Il affirme que la pose d’un conduit extérieur de 25 cm de diamètre dans l’angle de l’immeuble et de la même teinte que la façade n’aura pas d’impact sur l’esthétique des lieux.
La cour d’appel de Colmar, qui statue le 2 juin, indique que, pour établir le caractère abusif de la décision de l’assemblée générale, il ne suffit pas à la SCI Erik de prouver que l’activité de restauration est autorisée par le règlement de copropriété et conforme à la destination des lieux. Elle doit encore démontrer que la décision est contraire aux intérêts collectifs de la copropriété, ou qu’elle a été prise dans le seul but de favoriser les intérêts personnels de copropriétaires majoritaires, au détriment de copropriétaires minoritaires.

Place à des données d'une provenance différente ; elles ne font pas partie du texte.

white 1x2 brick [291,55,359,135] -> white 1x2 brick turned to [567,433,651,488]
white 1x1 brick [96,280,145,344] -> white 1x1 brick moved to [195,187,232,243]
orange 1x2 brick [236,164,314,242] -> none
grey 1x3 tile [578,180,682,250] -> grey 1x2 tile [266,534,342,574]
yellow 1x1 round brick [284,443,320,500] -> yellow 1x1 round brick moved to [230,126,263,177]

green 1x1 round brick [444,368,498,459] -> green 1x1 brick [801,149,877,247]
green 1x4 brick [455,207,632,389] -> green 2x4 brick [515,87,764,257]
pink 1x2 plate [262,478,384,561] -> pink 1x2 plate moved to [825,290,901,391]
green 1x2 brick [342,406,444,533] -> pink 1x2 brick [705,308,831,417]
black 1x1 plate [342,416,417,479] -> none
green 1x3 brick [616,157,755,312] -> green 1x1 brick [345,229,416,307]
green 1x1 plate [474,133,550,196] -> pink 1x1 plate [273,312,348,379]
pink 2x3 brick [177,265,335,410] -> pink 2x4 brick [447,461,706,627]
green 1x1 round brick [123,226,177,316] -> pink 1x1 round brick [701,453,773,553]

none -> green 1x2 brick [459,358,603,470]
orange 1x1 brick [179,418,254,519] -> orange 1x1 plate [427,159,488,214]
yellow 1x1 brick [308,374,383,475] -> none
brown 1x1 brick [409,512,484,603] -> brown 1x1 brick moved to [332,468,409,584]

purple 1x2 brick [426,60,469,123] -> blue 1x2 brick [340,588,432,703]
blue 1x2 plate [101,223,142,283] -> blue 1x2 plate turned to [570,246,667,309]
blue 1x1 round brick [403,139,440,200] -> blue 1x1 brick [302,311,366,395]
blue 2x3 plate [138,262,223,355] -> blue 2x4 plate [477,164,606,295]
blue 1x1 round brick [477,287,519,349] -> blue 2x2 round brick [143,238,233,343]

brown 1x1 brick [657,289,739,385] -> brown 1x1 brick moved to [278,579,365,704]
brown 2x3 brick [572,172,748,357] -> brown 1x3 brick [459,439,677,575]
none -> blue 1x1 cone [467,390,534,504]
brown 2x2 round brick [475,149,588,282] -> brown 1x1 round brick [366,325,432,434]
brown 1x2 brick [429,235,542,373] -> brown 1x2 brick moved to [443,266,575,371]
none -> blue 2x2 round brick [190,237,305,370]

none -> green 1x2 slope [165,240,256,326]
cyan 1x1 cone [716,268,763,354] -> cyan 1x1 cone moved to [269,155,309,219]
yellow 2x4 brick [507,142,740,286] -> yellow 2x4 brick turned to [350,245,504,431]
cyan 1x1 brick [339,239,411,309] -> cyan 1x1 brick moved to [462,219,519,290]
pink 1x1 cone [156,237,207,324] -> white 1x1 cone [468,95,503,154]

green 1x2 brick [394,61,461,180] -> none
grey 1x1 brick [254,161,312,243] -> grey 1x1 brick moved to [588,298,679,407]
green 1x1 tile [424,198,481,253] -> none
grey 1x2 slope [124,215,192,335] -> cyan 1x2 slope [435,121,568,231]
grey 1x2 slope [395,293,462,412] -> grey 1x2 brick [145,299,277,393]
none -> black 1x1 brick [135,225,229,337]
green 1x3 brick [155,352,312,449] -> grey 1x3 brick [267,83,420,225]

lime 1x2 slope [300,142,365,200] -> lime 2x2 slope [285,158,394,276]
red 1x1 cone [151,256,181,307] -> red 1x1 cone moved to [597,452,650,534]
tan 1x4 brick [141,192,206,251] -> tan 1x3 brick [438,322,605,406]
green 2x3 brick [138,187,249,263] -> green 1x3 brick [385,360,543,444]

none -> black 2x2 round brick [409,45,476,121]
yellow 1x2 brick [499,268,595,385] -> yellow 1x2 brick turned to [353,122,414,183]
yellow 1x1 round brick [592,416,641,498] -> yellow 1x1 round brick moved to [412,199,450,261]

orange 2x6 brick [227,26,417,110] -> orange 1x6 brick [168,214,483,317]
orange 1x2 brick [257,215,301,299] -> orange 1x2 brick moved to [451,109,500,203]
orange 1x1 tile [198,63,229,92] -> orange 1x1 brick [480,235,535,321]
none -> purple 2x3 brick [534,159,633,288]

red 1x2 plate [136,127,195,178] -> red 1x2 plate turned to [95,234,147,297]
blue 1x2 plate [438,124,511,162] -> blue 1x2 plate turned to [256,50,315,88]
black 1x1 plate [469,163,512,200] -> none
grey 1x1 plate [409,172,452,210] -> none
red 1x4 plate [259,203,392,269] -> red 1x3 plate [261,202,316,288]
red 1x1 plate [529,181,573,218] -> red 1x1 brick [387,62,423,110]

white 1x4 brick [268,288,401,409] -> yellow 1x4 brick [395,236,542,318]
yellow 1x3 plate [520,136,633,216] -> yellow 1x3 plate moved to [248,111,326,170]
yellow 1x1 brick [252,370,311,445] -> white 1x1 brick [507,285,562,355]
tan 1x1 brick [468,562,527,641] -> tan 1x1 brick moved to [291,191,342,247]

Or, juge-t-elle, elle a été « animée du seul souci légitime d’éviter des nuisances atteignant l’ensemble de la copropriété ». En effet « il ne saurait être imposé à la copropriété de subir les désagréments résultant de l’affectation du local de la SCI Erik à la restauration alors qu’il pourrait être destiné à un commerce d’une autre nature , aux inconvénients moindres pour le voisinage ». Elle rejette la demande d’autorisation judiciaire de travaux.
Si le gérant se pourvoit en cassation, il est vraisemblable que cet arrêt sera cassé, indique au Monde Me Jean-Robert Bouyeure, spécialiste de la copropriété. Il précise que pour changer le règlement de copropriété, qui donne au local une vocation commerciale, il faut l’unanimité… et donc la voix de la SCI Erik.